A couple of things you can do. Some Cisco routers can link aggregate across different stacked 3750s (or line cards in a chassis). Or, you can define a new transit route between the routers. Physically, the routers could be directly interconnected or you can define another VLAN across both switches and connect routers to it. (Second interface connected to other switch.) With the latter routed solution, you need to be mindful of routing path costs. I.e., although the second router will be available with the loss of a switch, end-to-end path cost might preclude it from being used. This might be addressed, if currently using something like GLBP, to migrate to HSRP and adjust active router to equally use both it's own path and transit path via the other router.

[edit]

Jon, just saw your post. Good suggestion on BVI! I tend to overlook such solutions on routers.

Joseph

Funnily enough just about to say good suggestion on transit vlan using separate IP addressing.

I have used the transit vlan solution and it generally does work but i agree that we would need some info re. remote sites to fully understand routing issues.

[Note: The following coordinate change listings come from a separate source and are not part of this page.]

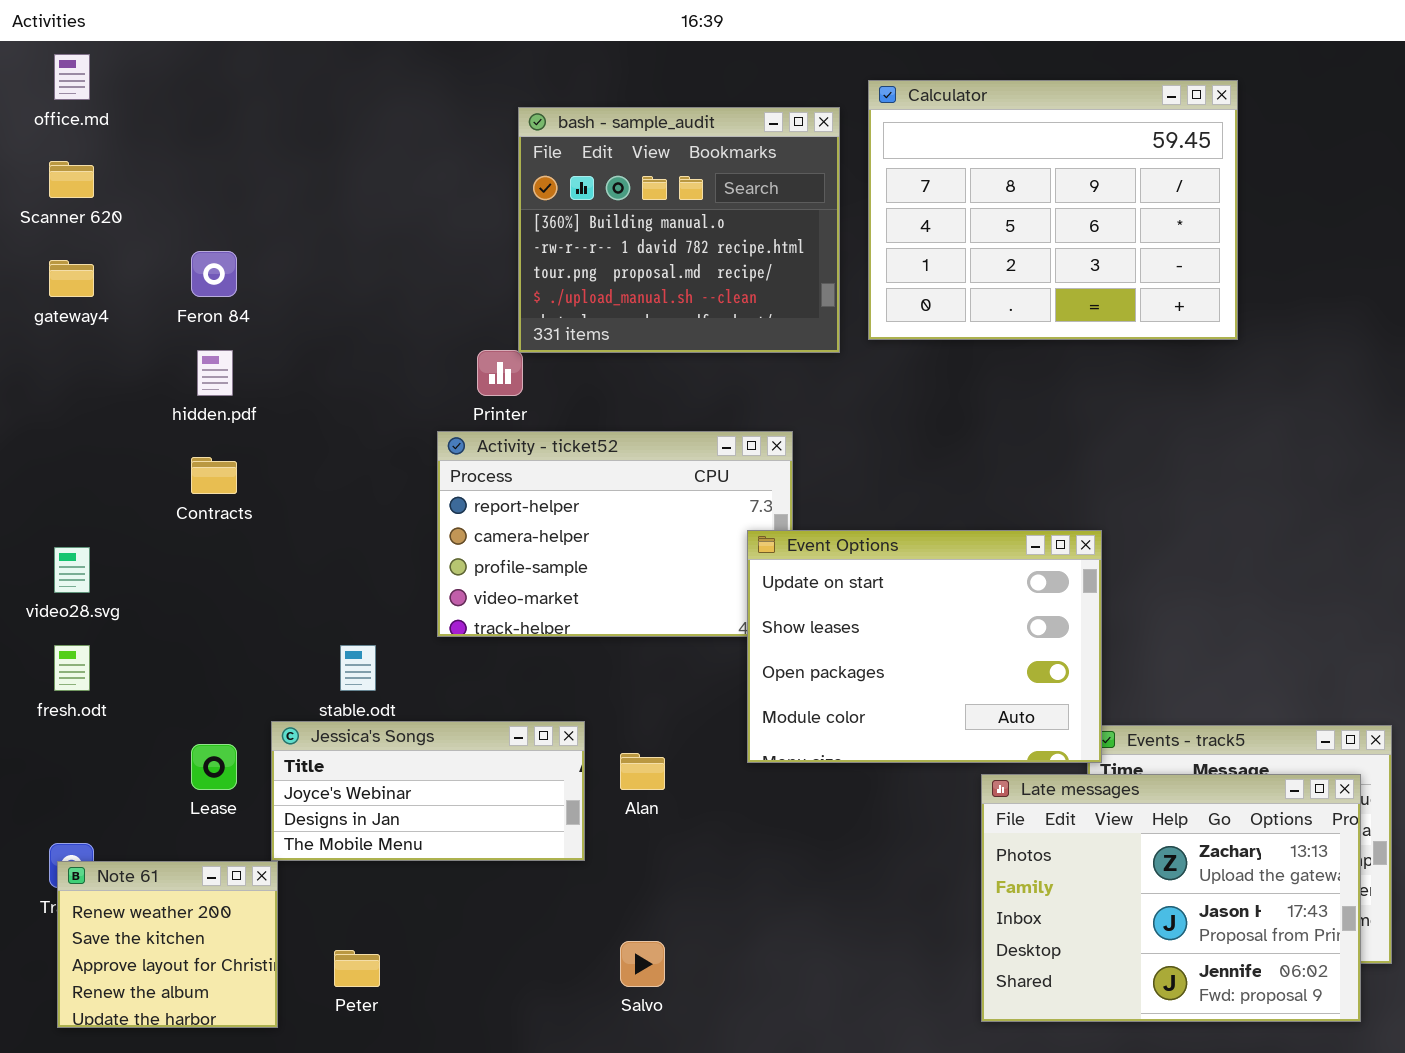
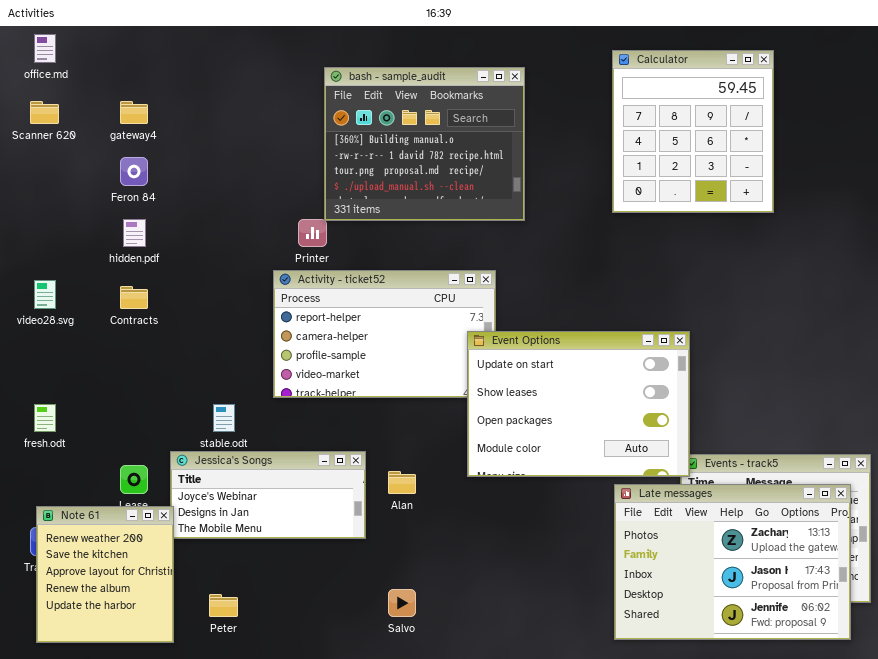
Calculator: [868,80,1238,340] -> [612,50,774,213], resized
gateway4: [49,260,94,297] -> [120,101,148,124], moved
video28.svg: [54,547,90,593] -> [34,280,56,309], moved
Note 61: [57,861,278,1028] -> [36,506,174,643], resized

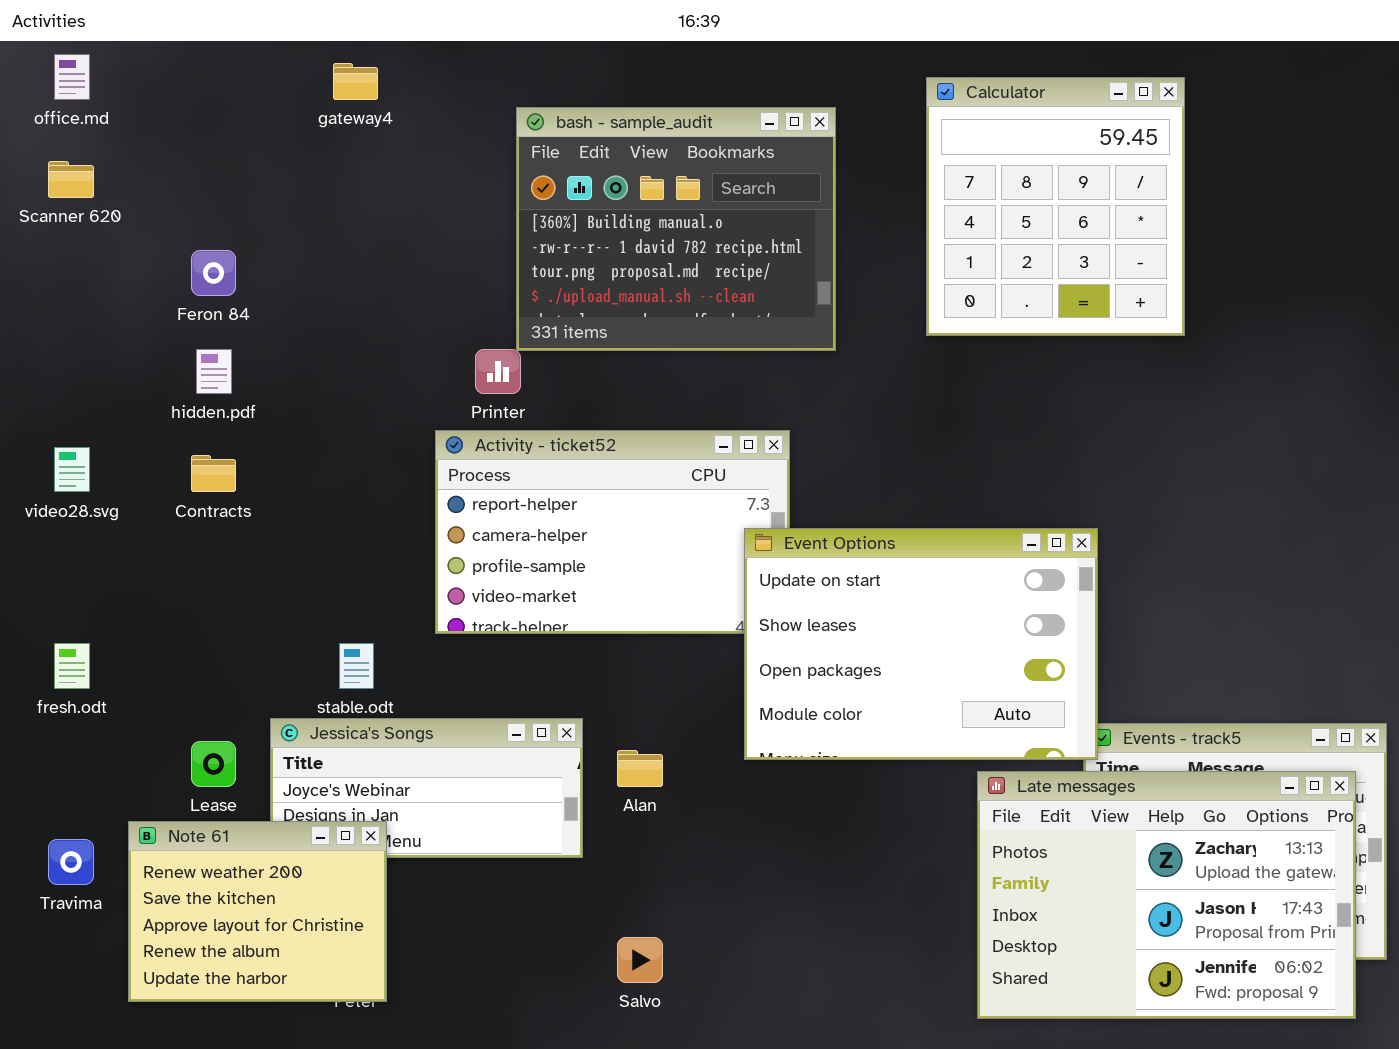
Calculator: [612,50,774,213] -> [926,77,1185,336], moved
gateway4: [120,101,148,124] -> [333,63,378,100], moved
Note 61: [36,506,174,643] -> [128,821,387,1002], moved, resized

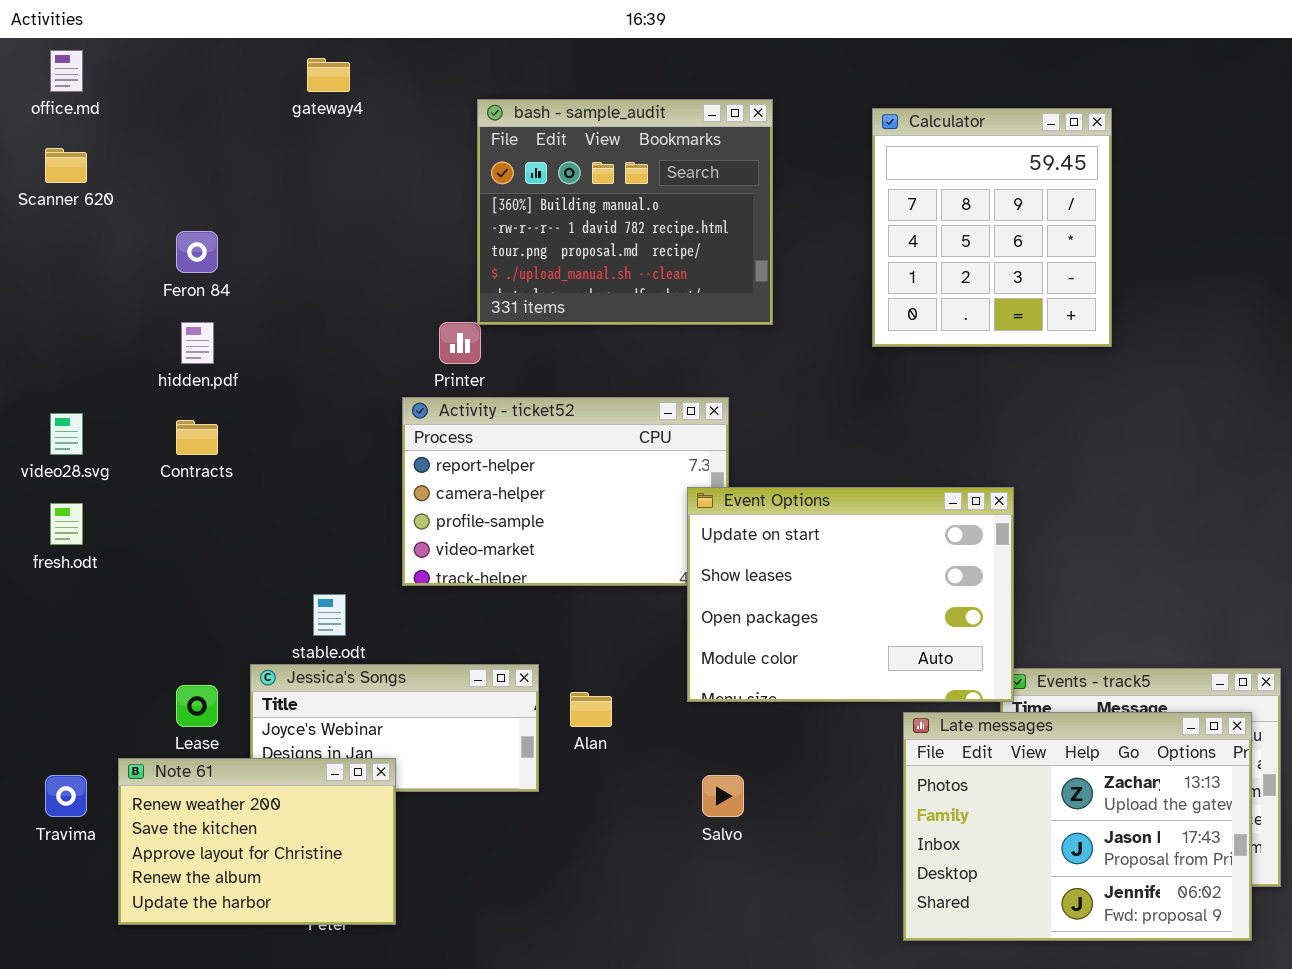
Calculator: [926,77,1185,336] -> [872,108,1112,347], moved
fresh.odt: [54,643,90,689] -> [50,503,83,545], moved
Note 61: [128,821,387,1002] -> [118,758,396,925], resized
Salvo: [617,937,663,983] -> [702,775,744,817], moved

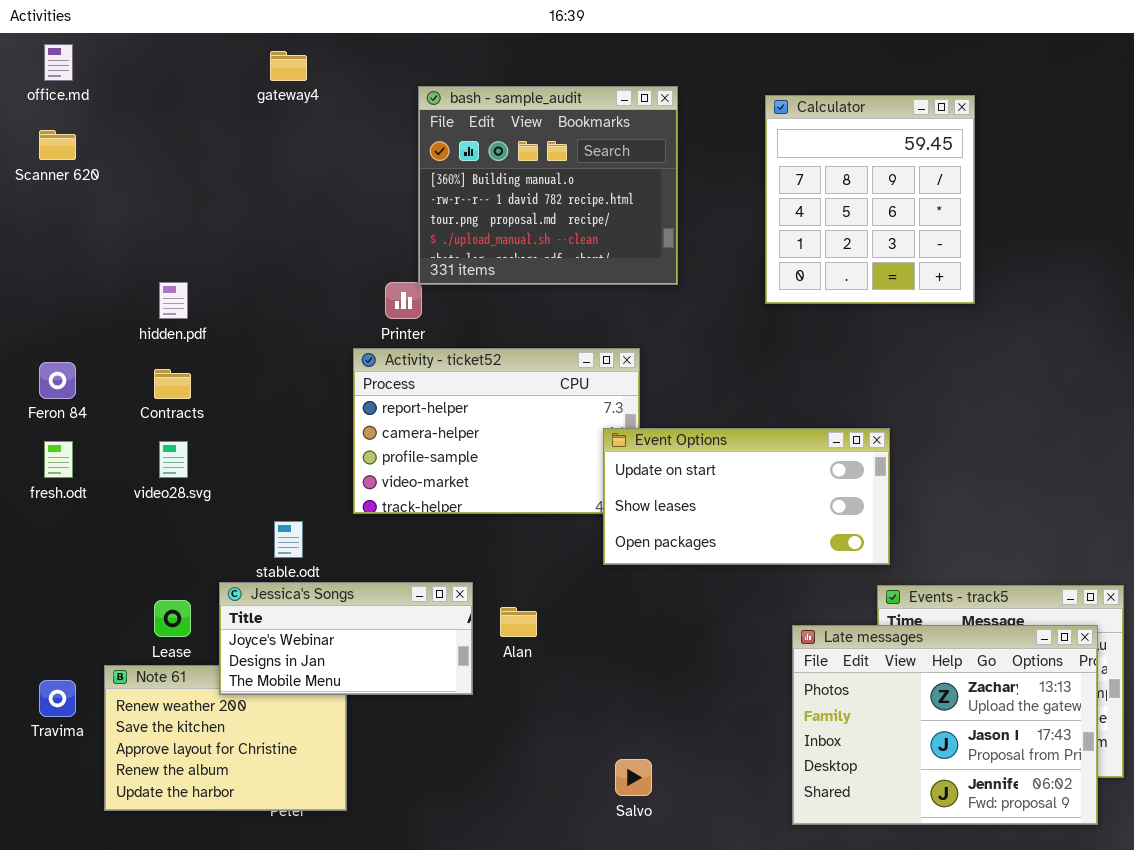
Feron 84: [176,231,218,273] -> [39,362,76,399], moved
video28.svg: [50,413,83,455] -> [159,441,188,478], moved
Event Options: [687,487,1014,702] -> [603,428,890,565], resized
Jessica's Songs: [250,664,539,792] -> [219,582,473,695], raised
Salvo: [702,775,744,817] -> [615,759,652,796], moved

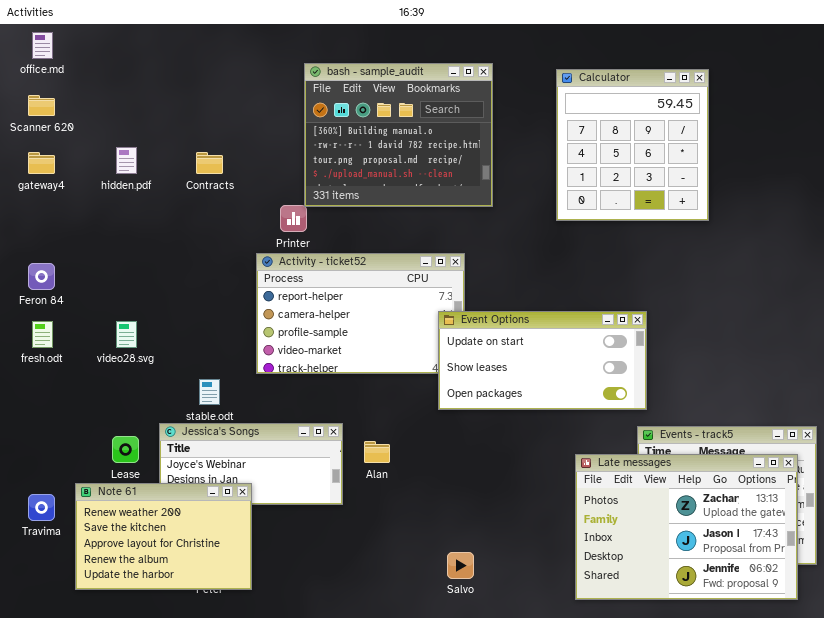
gateway4: [270,51,307,81] -> [28,152,55,174], moved
hidden.pdf: [159,282,188,319] -> [116,147,137,174], moved
Contracts: [154,369,191,399] -> [196,152,223,174], moved
Note 61: [104,665,347,811] -> [75,483,252,590], raised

BVI is something i often shy away from as well - not sure why as i'm quite comfortable with switching.

Jon

With apologies to Dan for this somewhat off-topic reply; Jon guess we'll have to form a mutual admiration society. ;)

If you have the equipment, the solution I like is the link agregation from the router to couple of switches. Learned, here on the forums, you can aggregrate some ISRs Ethernet ports when running some of the later IOSs.

As I mentioned in my original post, the network is a flat, single VLAN deployment on the LAN side. The routers are used to reach remote users over redundant WAN links. VRRP is used to virtualize the routers to the devices on the LAN.

The switches are non-stackable L2 switches (2960 for example). I cannot cost-justify using stackable switches.

The servers and clients implement an active-backup Ethernet teaming. They will prefer a particular NIC and only fallback to the other NIC only in a case of a switch or cable failure.

Since the servers and clients implement an active-backup Ethernet teaming and since you're using VRRP, do you actively (as in pass traffic) use both routers now, or is there an active and backup path (both upstream and downstream)? Reason I ask, if you're not using both WAN paths to pass traffic actively, VRRP and normal dynamic routing should move traffic to the redundant router with loss of the switch that had active VRRP router.

If both WAN links are actively passing traffic, then since the switches are not stackable, you'll be unable to use the router to switches link aggregation technique, but both the transit subnet or BVI approaches might be used.

Sorry for not getting back earlier...

I do want the routers to load balance in order to fully utilize the links. On the LAN side, I would implement 2 VRRP addresses, each primarily hosted by a different router. Half of my devices would point to the first VRRP address, the others to the other VRRP address.

How do you implement this transit subnet? What are the pros and cons of transit subnet versus BVI?

Thanx,

Dan

(BTW: Instead of using dual VRRP addresses, have you considered GLBP?)

A transit subnet could be implemented by defining a new VLAN for it that's on both switches to which you connect one of the router interfaces. Or, you can just connect one router's interface to the other router's interface. Either approach could define the new subnet as a /30.

The pros and cons boil down to L2 vs. L3. Today, with all new multilayer L3 capable switches, L3 designs are being pushed. BVI would tie you to equipment that supports it, where L3 should be doable with any L3 device. BVI might seem simpler unless what ports are actually passing traffic is important. BVI also might make it easier to maintain usage of both WAN links when one switch fails.

Without really thinking about both methods, and thinking about "what if", can't easily recommend over the other.